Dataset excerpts
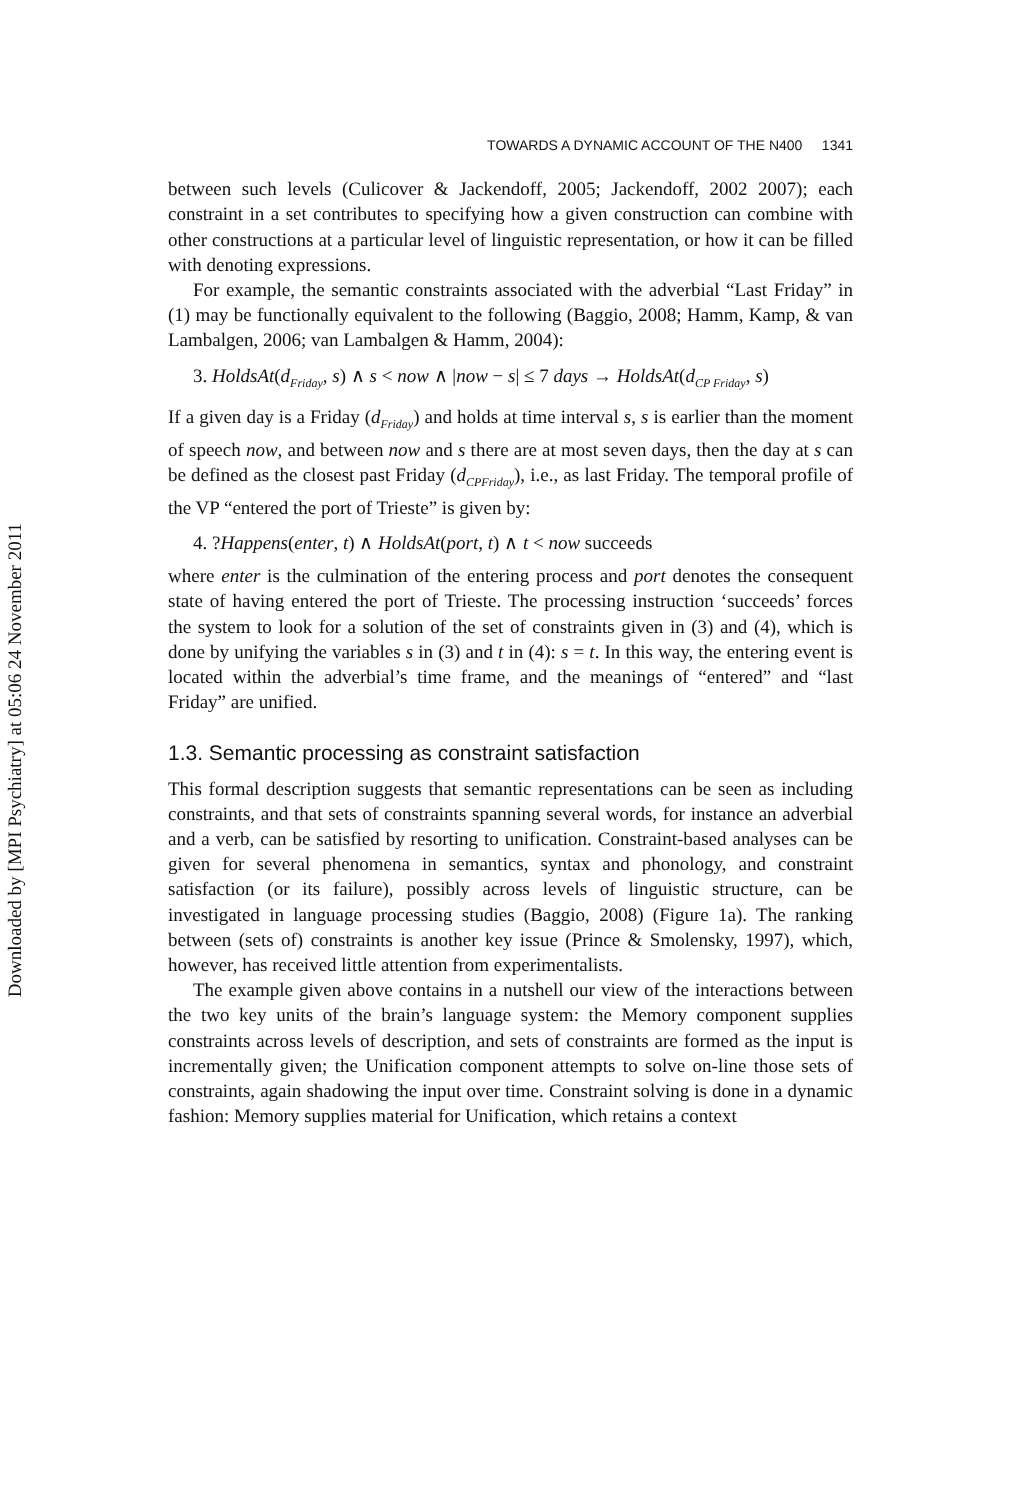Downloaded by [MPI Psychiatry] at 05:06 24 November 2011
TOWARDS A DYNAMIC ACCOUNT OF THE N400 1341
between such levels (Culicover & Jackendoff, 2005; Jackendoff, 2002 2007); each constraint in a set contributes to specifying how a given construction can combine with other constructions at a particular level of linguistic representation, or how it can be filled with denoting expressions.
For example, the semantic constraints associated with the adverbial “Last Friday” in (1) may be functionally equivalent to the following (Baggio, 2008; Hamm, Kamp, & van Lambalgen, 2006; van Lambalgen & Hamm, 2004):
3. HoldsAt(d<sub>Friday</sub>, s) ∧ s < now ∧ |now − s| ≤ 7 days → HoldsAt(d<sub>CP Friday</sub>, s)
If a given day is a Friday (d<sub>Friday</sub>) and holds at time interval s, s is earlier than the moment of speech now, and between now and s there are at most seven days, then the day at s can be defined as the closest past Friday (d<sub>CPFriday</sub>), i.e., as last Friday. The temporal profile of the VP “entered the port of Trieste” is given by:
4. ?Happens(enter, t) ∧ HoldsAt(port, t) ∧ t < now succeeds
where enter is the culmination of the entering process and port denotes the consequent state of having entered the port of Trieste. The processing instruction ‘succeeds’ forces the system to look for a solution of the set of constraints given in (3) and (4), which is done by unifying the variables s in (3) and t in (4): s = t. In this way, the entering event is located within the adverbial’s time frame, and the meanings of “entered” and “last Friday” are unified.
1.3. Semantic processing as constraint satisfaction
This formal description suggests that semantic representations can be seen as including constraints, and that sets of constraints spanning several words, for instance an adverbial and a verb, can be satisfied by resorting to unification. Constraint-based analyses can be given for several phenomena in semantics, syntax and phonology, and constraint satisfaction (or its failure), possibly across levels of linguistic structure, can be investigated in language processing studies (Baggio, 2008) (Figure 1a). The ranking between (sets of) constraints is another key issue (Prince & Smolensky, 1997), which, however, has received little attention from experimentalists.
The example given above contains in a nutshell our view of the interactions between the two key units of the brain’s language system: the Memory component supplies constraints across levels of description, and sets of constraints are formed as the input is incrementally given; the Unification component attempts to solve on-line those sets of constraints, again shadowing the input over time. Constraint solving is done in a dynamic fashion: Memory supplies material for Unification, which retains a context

■ WHAT YOU SHOULD DO
Retype the entries above exactly. Stop after the line containing "TOWARDS A DYNAMIC ACCOUNT OF THE N400 1341", and omit the pictures.

■ COMPLETED TASK
Downloaded by [MPI Psychiatry] at 05:06 24 November 2011
TOWARDS A DYNAMIC ACCOUNT OF THE N400 1341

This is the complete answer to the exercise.